15 Il alla s’engager auprès d’un habitant de ce pays, qui l’envoya dans ses champs garder les porcs.

16 Il aurait bien voulu se remplir le ventre avec les gousses que mangeaient les porcs, mais personne ne lui donnait rien.

17 Alors il rentra en lui-même et se dit : “Combien d’ouvriers de mon père ont du pain en abondance, et moi, ici, je meurs de faim !

18 Je me lèverai, j’irai vers mon père, et je lui dirai : Père, j’ai péché contre le ciel et envers toi.

19 Je ne suis plus digne d’être appelé ton fils. Traite-moi comme l’un de tes ouvriers.”

20 Il se leva et s’en alla vers son père. Comme il était encore loin, son père l’aperçut et fut saisi de compassion ; il courut se jeter à son cou et le couvrit de baisers.

21 Le fils lui dit : “Père, j’ai péché contre le ciel et envers toi. Je ne suis plus digne d’être appelé ton fils.”

22 Mais le père dit à ses serviteurs : “Vite, apportez le plus beau vêtement pour l’habiller, mettez-lui une bague au doigt et des sandales aux pieds,

23 allez chercher le veau gras, tuez-le, mangeons et festoyons,

24 car mon fils que voilà était mort, et il est revenu à la vie ; il était perdu, et il est retrouvé.” Et ils commencèrent à festoyer.

25 Or le fils aîné était aux champs. Quand il revint et fut près de la maison, il entendit la musique et les danses.

26 Appelant un des serviteurs, il s’informa de ce qui se passait.

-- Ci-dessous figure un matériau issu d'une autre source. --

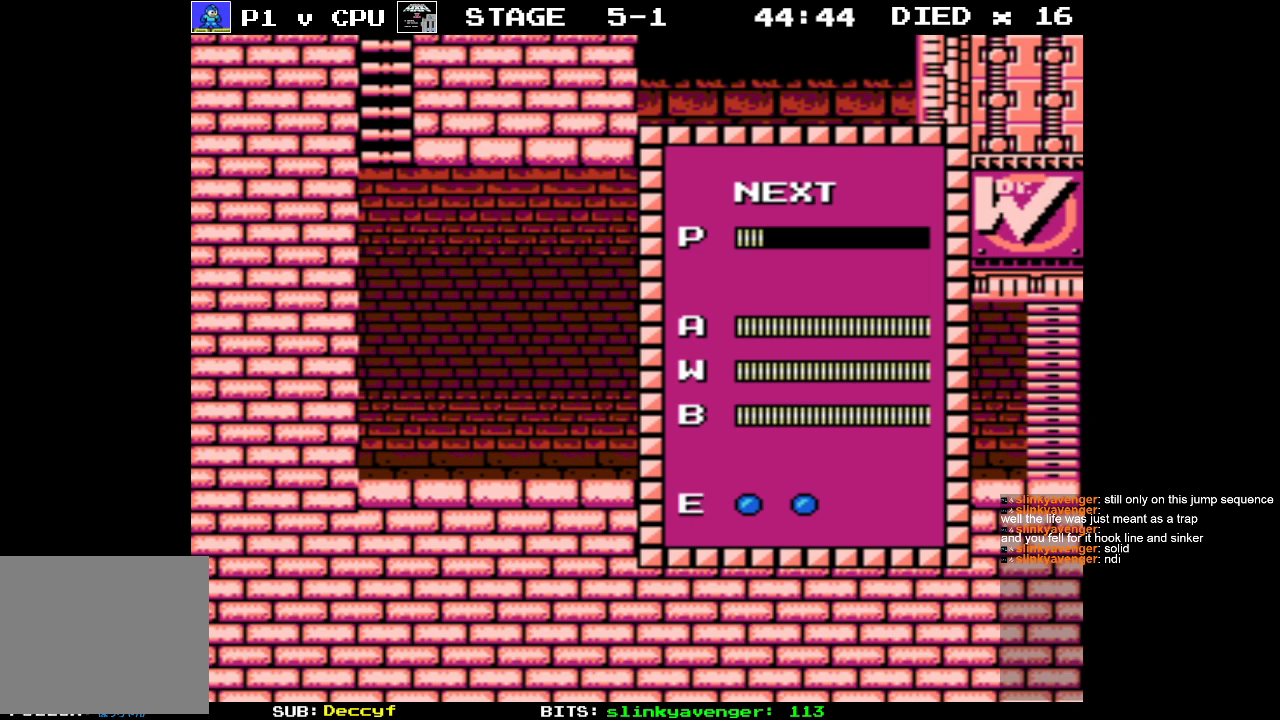
{"buttons": [], "events": [[17, "DPAD_DOWN", "up"]]}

27 Celui-ci répondit : “Ton frère est arrivé, et ton père a tué le veau gras, parce qu’il a retrouvé ton frère en bonne santé.”

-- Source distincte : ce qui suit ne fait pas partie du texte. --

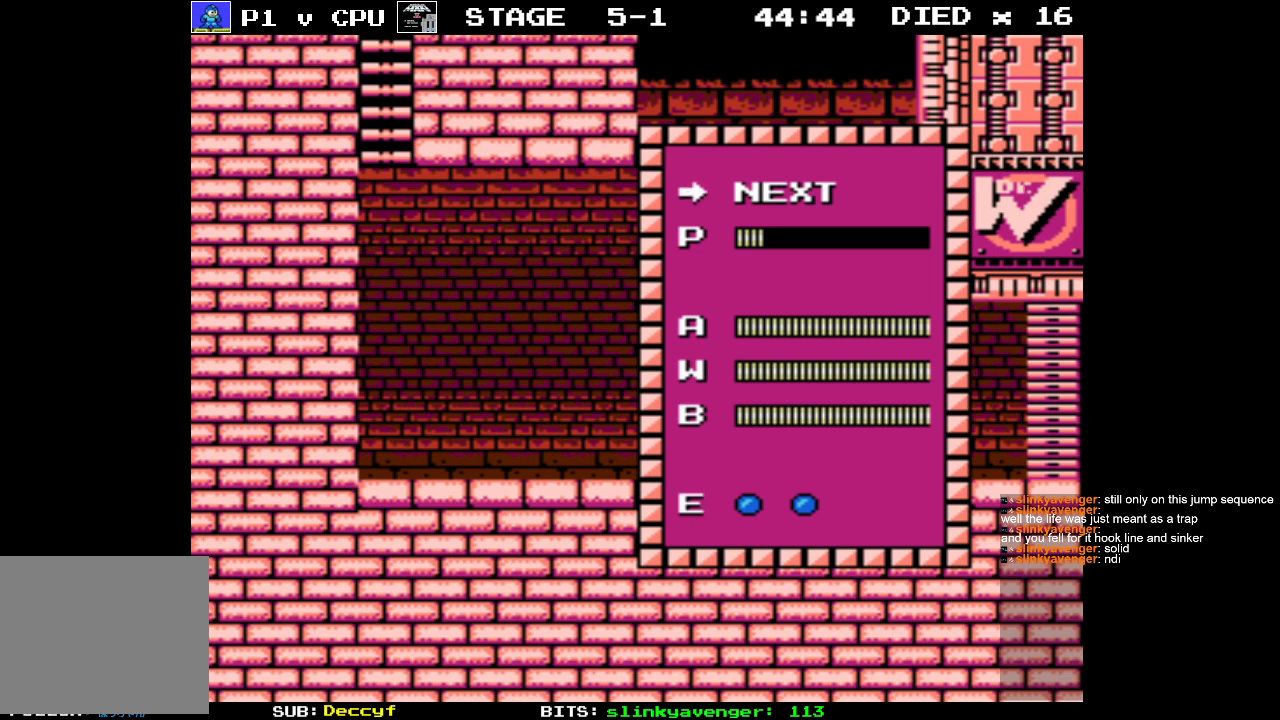
{"buttons": [], "events": [[33, "START", "down"], [233, "START", "up"]]}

28 Alors le fils aîné se mit en colère, et il refusait d’entrer. Son père sortit le supplier.

29 Mais il répliqua à son père : “Il y a tant d’années que je suis à ton service sans avoir jamais transgressé tes ordres, et jamais tu ne m’as donné un chevreau pour festoyer avec mes amis.

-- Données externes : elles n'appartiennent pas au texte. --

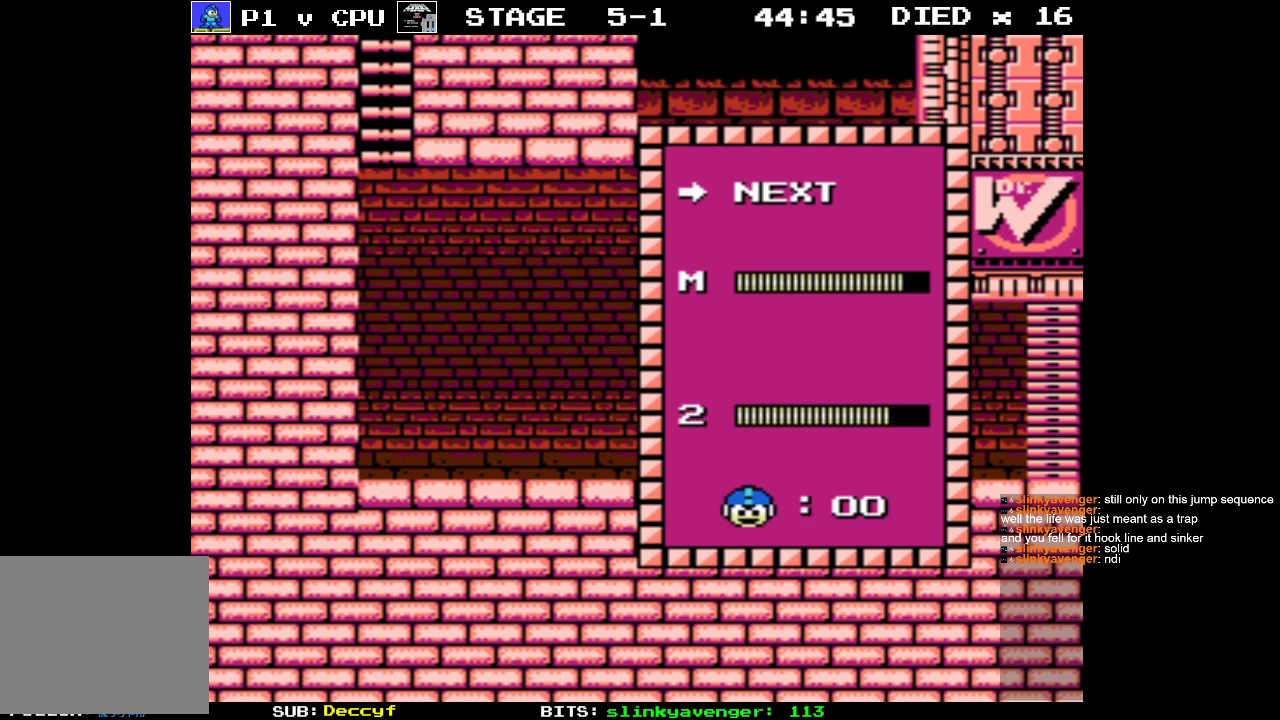
{"buttons": [], "events": []}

30 Mais, quand ton fils que voilà est revenu après avoir dévoré ton bien avec des prostituées, tu as fait tuer pour lui le veau gras !”

31 Le père répondit : “Toi, mon enfant, tu es toujours avec moi, et tout ce qui est à moi est à toi.

32 Il fallait festoyer et se réjouir ; car ton frère que voilà était mort, et il est revenu à la vie ; il était perdu, et il est retrouvé !” 

 

    Des quatre évangiles, l’évangile selon saint Luc est particulièrement appelé l’évangile de la miséricorde. Nous avons en effet en saint Luc au chapitre 15 les trois grandes paraboles de la miséricorde : la brebis perdue, la pièce de monnaie égarée et la grande parabole du fils prodigue. C’est cette dernière que je voudrais méditer avec vous ce matin. Vous connaissez bien cette parabole d’un fils qui ayant réclamé son héritage quitte la maison pour vivre une vie de désordre, puis il revient vers son père qui le reçoit comme un fils ; cette parabole se poursuit avec le refus du fils aîné et l’intervention du père. Je voudrais reprendre chacun de ces personnages afin d’éclairer notre prière.

 

    Et d’abord l’attitude du fil cadet. Le fait de quitter la maison de son père n’est pas en soi une blessure. Nous savons qu’il est normal à un certain âge de quitter ses parents pour construire sa propre vie et même cela est souhaitable. Toutefois deux éléments viennent changer la donne. Le premier est la revendication de l’héritage. L’héritage n’est remis aux enfants qu’après la mort des parents. Revendiquer son héritage est, d’une certaine façon faire mourir le père. C’est la mort du père qui est signifiée par cette revendication de l’héritage. On peut comprendre la blessure que cette attitude provoque dans le coeur du père. Il est un autre élément qui condamne le départ du fils : partir pour construire sa vie, soit, mais partir pour dilapider son bien et se détruire soi-même est vraiment catastrophique. C’est pourtant l’attitude du fils. Il agit comme si son père était mort et il va dépenser son bien en des plaisirs frivoles qui loin de construire sa vie, la détruisent : il « partit pour un pays lointain où il dilapida sa fortune en menant une vie de désordre » v. 13.

 

    Cette destruction est exprimée à travers sa solitude. Il n’avait d’amis qu’en raison de sa richesse ; celle-ci dissipée, il n’a plus personnes pour l’accueillir, il est seul. La destruction de sa vie est également signifiée par la faim qui le tenaille ; il doit garder les porcs (des animaux considérés comme impurs !) et on ne lui donne rien, pas même la nourriture pour les porcs : « personne ne lui donnait rien » v. 16 .

 

    Cette situation du fils prodigue nous interroge : est-ce que notre manière de vivre nous construit ou nous détruit, quelle est la part d’extériorité superficielle et la part d’intériorité profonde dans notre vie, que sacrifions-nous à l’apparence au détriment du fond solide qui donne son véritable sens à l’aventure de notre vie ? Quel type de relation entretenons-nous avec les autres ? Autant de questions sur ce qui nous construit et ce qui est du vide. Nous sommes renvoyés à l’affirmation de Jésus : « Ne vous amassez pas de trésor sur la terre, où les mites et les vers font tout disparaître, où les voleurs percent les murs et dérobent. Mais amassez-vous des trésors dans le ciel, où ni les mites ni les vers ne font de ravages, où les voleurs ne percent ni ne dérobent. Car où est ton trésor, là aussi sera ton coeur » Mt 6, 19-21. Le jeune homme de l’évangile se pose ces questions : « Alors il rentra en lui-même » v. 17.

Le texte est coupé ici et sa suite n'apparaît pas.